[[ Dataset content open ]]

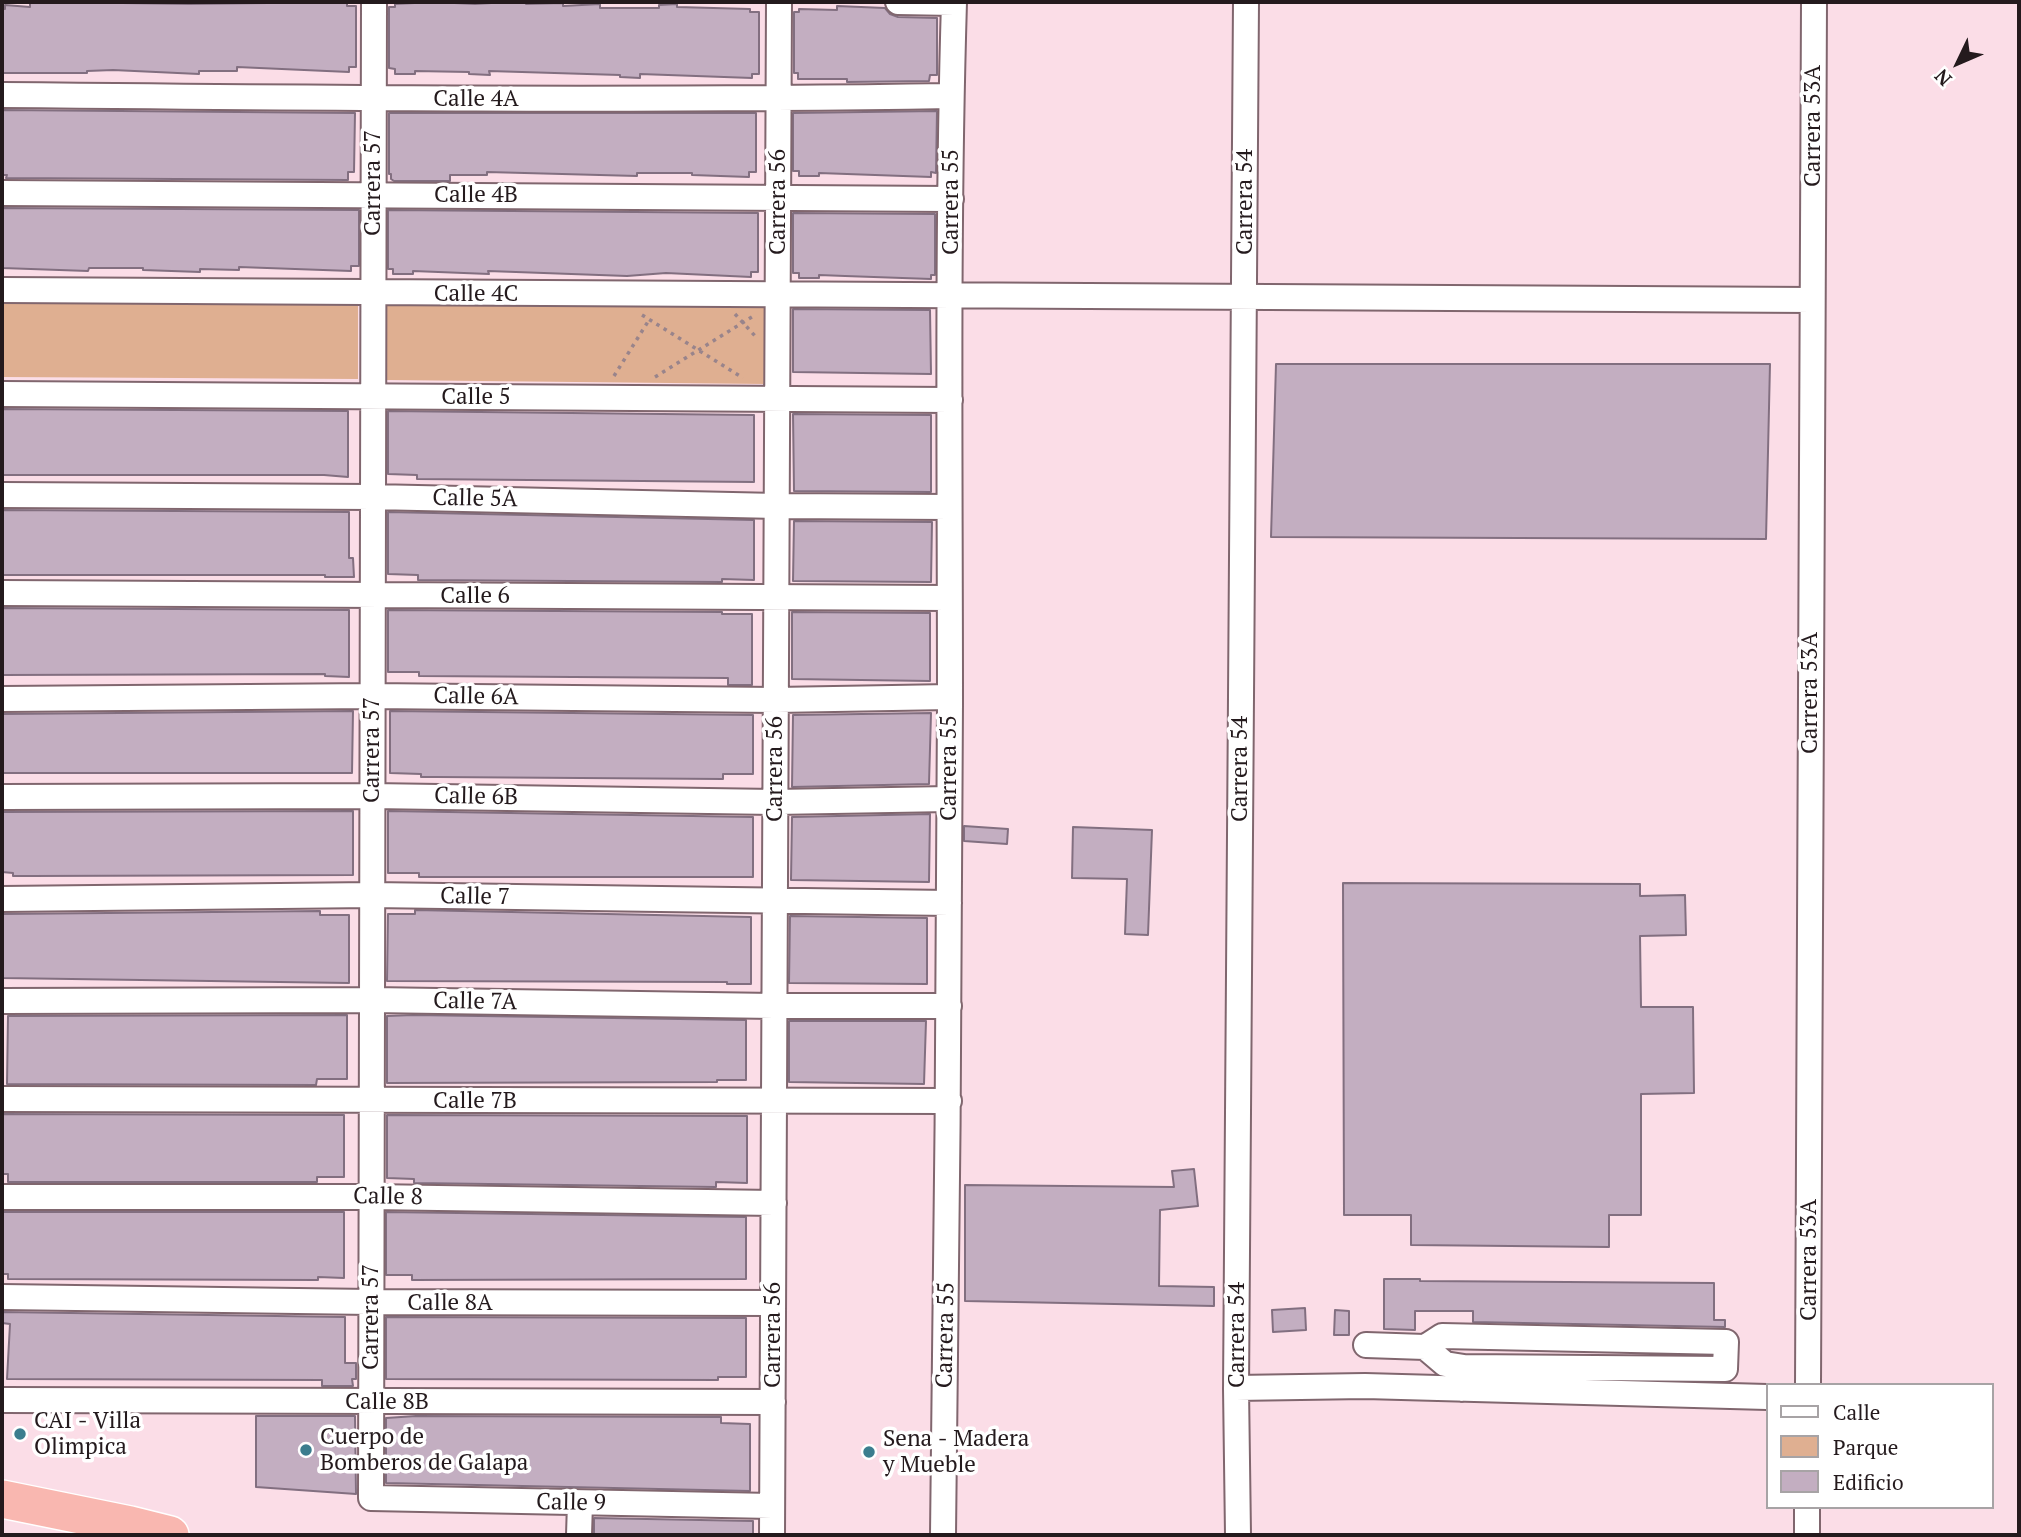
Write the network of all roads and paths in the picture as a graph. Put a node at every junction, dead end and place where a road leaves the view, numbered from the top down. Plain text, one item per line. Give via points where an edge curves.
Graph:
1 (374, 2) edge
2 (779, 2) edge
3 (898, 2) edge
4 (954, 2) edge
5 (1246, 2) edge
6 (1814, 2) edge
7 (2, 95) edge
8 (951, 96) junction
9 (778, 98) junction
10 (373, 99) junction
11 (2, 193) edge
12 (373, 194) junction
13 (778, 197) junction
14 (951, 199) junction
15 (2, 290) edge
16 (373, 293) junction
17 (608, 294) junction
18 (666, 295) junction
19 (716, 295) junction
20 (778, 295) junction
21 (951, 296) junction
22 (1244, 297) junction
23 (1812, 300) junction
24 (650, 320) junction
25 (744, 324) junction
26 (699, 351) junction
27 (777, 360) junction
28 (653, 378) dead end
29 (743, 378) dead end
30 (2, 394) edge
31 (373, 397) junction
32 (599, 398) junction
33 (777, 399) junction
34 (950, 400) junction
35 (2, 495) edge
36 (373, 497) junction
37 (777, 506) junction
38 (949, 507) junction
39 (2, 593) edge
40 (776, 596) junction
41 (372, 597) junction
42 (948, 598) junction
43 (372, 696) junction
44 (950, 697) junction
45 (2, 699) edge
46 (776, 700) junction
47 (372, 796) junction
48 (2, 797) edge
49 (949, 799) junction
50 (775, 802) junction
51 (372, 895) junction
52 (2, 899) edge
53 (775, 902) junction
54 (949, 903) junction
55 (372, 1000) junction
56 (2, 1001) edge
57 (774, 1006) junction
58 (949, 1006) junction
59 (2, 1099) edge
60 (774, 1100) junction
61 (371, 1101) junction
62 (948, 1101) junction
63 (2, 1197) edge
64 (371, 1197) junction
65 (774, 1203) junction
66 (2, 1297) edge
67 (371, 1302) junction
68 (773, 1303) junction
69 (1366, 1345) dead end
70 (1425, 1347) junction
71 (1463, 1378) junction
72 (1808, 1383) edge
73 (1236, 1388) junction
74 (1766, 1397) edge
75 (2, 1400) edge
76 (371, 1402) junction
77 (773, 1402) junction
78 (2, 1479) edge
79 (371, 1498) joint
80 (2, 1499) edge
81 (580, 1503) junction
82 (772, 1506) junction
83 (1807, 1509) edge
84 (130, 1525) junction
85 (170, 1535) edge
86 (579, 1535) edge
87 (772, 1535) edge
88 (943, 1535) edge
89 (1238, 1535) edge
90 (1807, 1535) edge

1 - 10 street, Carrera 57
2 - 9 street, Carrera 56
3 - 4 street
4 - 8 street, Carrera 55
5 - 22 street, Carrera 54
6 - 23 street, Carrera 53A
7 - 10 street, Calle 4A
8 - 9 street, Calle 4A
8 - 14 street, Carrera 55
9 - 10 street, Calle 4A
9 - 13 street, Carrera 56
10 - 12 street, Carrera 57
11 - 12 street, Calle 4B
12 - 13 street, Calle 4B
12 - 16 street, Carrera 57
13 - 14 street, Calle 4B
13 - 20 street, Carrera 56
14 - 21 street, Carrera 55
15 - 16 street, Calle 4C
16 - 17 street, Calle 4C
16 - 31 street, Carrera 57
17 - 18 street, Calle 4C
17 - 24 path
18 - 19 street, Calle 4C
18 - 24 path
19 - 20 street, Calle 4C
19 - 25 path
20 - 21 street, Calle 4C
20 - 25 path
20 - 27 street, Carrera 56
21 - 22 street, Calle 4C
21 - 34 street, Carrera 55
22 - 23 street, Calle 4C
22 - 73 street, Carrera 54
23 - 72 street, Carrera 53A
24 - 26 path
24 - 32 path
25 - 26 path
25 - 27 path
26 - 28 path
26 - 29 path
27 - 33 street, Carrera 56
30 - 31 street, Calle 5
31 - 32 street, Calle 5
31 - 36 street, Carrera 57
32 - 33 street, Calle 5
33 - 34 street, Calle 5
33 - 37 street, Carrera 56
34 - 38 street, Carrera 55
35 - 36 street, Calle 5A
36 - 37 street, Calle 5A
36 - 41 street, Carrera 57
37 - 38 street, Calle 5A
37 - 40 street, Carrera 56
38 - 42 street, Carrera 55
39 - 41 street, Calle 6
40 - 41 street, Calle 6
40 - 42 street, Calle 6
40 - 46 street, Carrera 56
41 - 43 street, Carrera 57
42 - 44 street, Carrera 55
43 - 45 street, Calle 6A
43 - 46 street, Calle 6A
43 - 47 street, Carrera 57
44 - 46 street, Calle 6A
44 - 49 street, Carrera 55
46 - 50 street, Carrera 56
47 - 48 street, Calle 6B
47 - 50 street, Calle 6B
47 - 51 street, Carrera 57
49 - 50 street, Calle 6B
49 - 54 street, Carrera 55
50 - 53 street, Carrera 56
51 - 52 street, Calle 7
51 - 53 street, Calle 7
51 - 55 street, Carrera 57
53 - 54 street, Calle 7
53 - 57 street, Carrera 56
54 - 58 street, Carrera 55
55 - 56 street, Calle 7A
55 - 57 street, Calle 7A
55 - 61 street, Carrera 57
57 - 58 street, Calle 7A
57 - 60 street, Carrera 56
58 - 62 street, Carrera 55
59 - 61 street, Calle 7B
60 - 61 street, Calle 7B
60 - 62 street, Calle 7B
60 - 65 street, Carrera 56
61 - 64 street, Carrera 57
62 - 88 street, Carrera 55
63 - 64 street, Calle 8
64 - 65 street, Calle 8
64 - 67 street, Carrera 57
65 - 68 street, Carrera 56
66 - 67 street, Calle 8A
67 - 68 street, Calle 8A
67 - 76 street, Carrera 57
68 - 77 street, Carrera 56
69 - 70 street
70 - 71 street
70 - 71 street via 1442,1336 1726,1342 1725,1369
71 - 73 street
71 - 74 street
73 - 89 street, Carrera 54
75 - 76 street, Calle 8B
76 - 77 street, Calle 8B
76 - 79 street, Carrera 57
77 - 82 street, Carrera 56
78 - 84 highway via 12,1488 97,1510
79 - 81 street, Calle 9
80 - 84 highway
81 - 82 street, Calle 9
81 - 86 street
82 - 87 street, Carrera 56
83 - 90 street
84 - 85 highway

[[ Dataset content closed ]]

[Exercise brief]
What you print must match the entries exactly, except that no pictures appear.

[Written response]
Write the network of all roads and paths in the picture as a graph. Put a node at every junction, dead end and place where a road leaves the view, numbered from the top down. Plain text, one item per line. Give via points where an edge curves.
Graph:
1 (374, 2) edge
2 (779, 2) edge
3 (898, 2) edge
4 (954, 2) edge
5 (1246, 2) edge
6 (1814, 2) edge
7 (2, 95) edge
8 (951, 96) junction
9 (778, 98) junction
10 (373, 99) junction
11 (2, 193) edge
12 (373, 194) junction
13 (778, 197) junction
14 (951, 199) junction
15 (2, 290) edge
16 (373, 293) junction
17 (608, 294) junction
18 (666, 295) junction
19 (716, 295) junction
20 (778, 295) junction
21 (951, 296) junction
22 (1244, 297) junction
23 (1812, 300) junction
24 (650, 320) junction
25 (744, 324) junction
26 (699, 351) junction
27 (777, 360) junction
28 (653, 378) dead end
29 (743, 378) dead end
30 (2, 394) edge
31 (373, 397) junction
32 (599, 398) junction
33 (777, 399) junction
34 (950, 400) junction
35 (2, 495) edge
36 (373, 497) junction
37 (777, 506) junction
38 (949, 507) junction
39 (2, 593) edge
40 (776, 596) junction
41 (372, 597) junction
42 (948, 598) junction
43 (372, 696) junction
44 (950, 697) junction
45 (2, 699) edge
46 (776, 700) junction
47 (372, 796) junction
48 (2, 797) edge
49 (949, 799) junction
50 (775, 802) junction
51 (372, 895) junction
52 (2, 899) edge
53 (775, 902) junction
54 (949, 903) junction
55 (372, 1000) junction
56 (2, 1001) edge
57 (774, 1006) junction
58 (949, 1006) junction
59 (2, 1099) edge
60 (774, 1100) junction
61 (371, 1101) junction
62 (948, 1101) junction
63 (2, 1197) edge
64 (371, 1197) junction
65 (774, 1203) junction
66 (2, 1297) edge
67 (371, 1302) junction
68 (773, 1303) junction
69 (1366, 1345) dead end
70 (1425, 1347) junction
71 (1463, 1378) junction
72 (1808, 1383) edge
73 (1236, 1388) junction
74 (1766, 1397) edge
75 (2, 1400) edge
76 (371, 1402) junction
77 (773, 1402) junction
78 (2, 1479) edge
79 (371, 1498) joint
80 (2, 1499) edge
81 (580, 1503) junction
82 (772, 1506) junction
83 (1807, 1509) edge
84 (130, 1525) junction
85 (170, 1535) edge
86 (579, 1535) edge
87 (772, 1535) edge
88 (943, 1535) edge
89 (1238, 1535) edge
90 (1807, 1535) edge

1 - 10 street, Carrera 57
2 - 9 street, Carrera 56
3 - 4 street
4 - 8 street, Carrera 55
5 - 22 street, Carrera 54
6 - 23 street, Carrera 53A
7 - 10 street, Calle 4A
8 - 9 street, Calle 4A
8 - 14 street, Carrera 55
9 - 10 street, Calle 4A
9 - 13 street, Carrera 56
10 - 12 street, Carrera 57
11 - 12 street, Calle 4B
12 - 13 street, Calle 4B
12 - 16 street, Carrera 57
13 - 14 street, Calle 4B
13 - 20 street, Carrera 56
14 - 21 street, Carrera 55
15 - 16 street, Calle 4C
16 - 17 street, Calle 4C
16 - 31 street, Carrera 57
17 - 18 street, Calle 4C
17 - 24 path
18 - 19 street, Calle 4C
18 - 24 path
19 - 20 street, Calle 4C
19 - 25 path
20 - 21 street, Calle 4C
20 - 25 path
20 - 27 street, Carrera 56
21 - 22 street, Calle 4C
21 - 34 street, Carrera 55
22 - 23 street, Calle 4C
22 - 73 street, Carrera 54
23 - 72 street, Carrera 53A
24 - 26 path
24 - 32 path
25 - 26 path
25 - 27 path
26 - 28 path
26 - 29 path
27 - 33 street, Carrera 56
30 - 31 street, Calle 5
31 - 32 street, Calle 5
31 - 36 street, Carrera 57
32 - 33 street, Calle 5
33 - 34 street, Calle 5
33 - 37 street, Carrera 56
34 - 38 street, Carrera 55
35 - 36 street, Calle 5A
36 - 37 street, Calle 5A
36 - 41 street, Carrera 57
37 - 38 street, Calle 5A
37 - 40 street, Carrera 56
38 - 42 street, Carrera 55
39 - 41 street, Calle 6
40 - 41 street, Calle 6
40 - 42 street, Calle 6
40 - 46 street, Carrera 56
41 - 43 street, Carrera 57
42 - 44 street, Carrera 55
43 - 45 street, Calle 6A
43 - 46 street, Calle 6A
43 - 47 street, Carrera 57
44 - 46 street, Calle 6A
44 - 49 street, Carrera 55
46 - 50 street, Carrera 56
47 - 48 street, Calle 6B
47 - 50 street, Calle 6B
47 - 51 street, Carrera 57
49 - 50 street, Calle 6B
49 - 54 street, Carrera 55
50 - 53 street, Carrera 56
51 - 52 street, Calle 7
51 - 53 street, Calle 7
51 - 55 street, Carrera 57
53 - 54 street, Calle 7
53 - 57 street, Carrera 56
54 - 58 street, Carrera 55
55 - 56 street, Calle 7A
55 - 57 street, Calle 7A
55 - 61 street, Carrera 57
57 - 58 street, Calle 7A
57 - 60 street, Carrera 56
58 - 62 street, Carrera 55
59 - 61 street, Calle 7B
60 - 61 street, Calle 7B
60 - 62 street, Calle 7B
60 - 65 street, Carrera 56
61 - 64 street, Carrera 57
62 - 88 street, Carrera 55
63 - 64 street, Calle 8
64 - 65 street, Calle 8
64 - 67 street, Carrera 57
65 - 68 street, Carrera 56
66 - 67 street, Calle 8A
67 - 68 street, Calle 8A
67 - 76 street, Carrera 57
68 - 77 street, Carrera 56
69 - 70 street
70 - 71 street
70 - 71 street via 1442,1336 1726,1342 1725,1369
71 - 73 street
71 - 74 street
73 - 89 street, Carrera 54
75 - 76 street, Calle 8B
76 - 77 street, Calle 8B
76 - 79 street, Carrera 57
77 - 82 street, Carrera 56
78 - 84 highway via 12,1488 97,1510
79 - 81 street, Calle 9
80 - 84 highway
81 - 82 street, Calle 9
81 - 86 street
82 - 87 street, Carrera 56
83 - 90 street
84 - 85 highway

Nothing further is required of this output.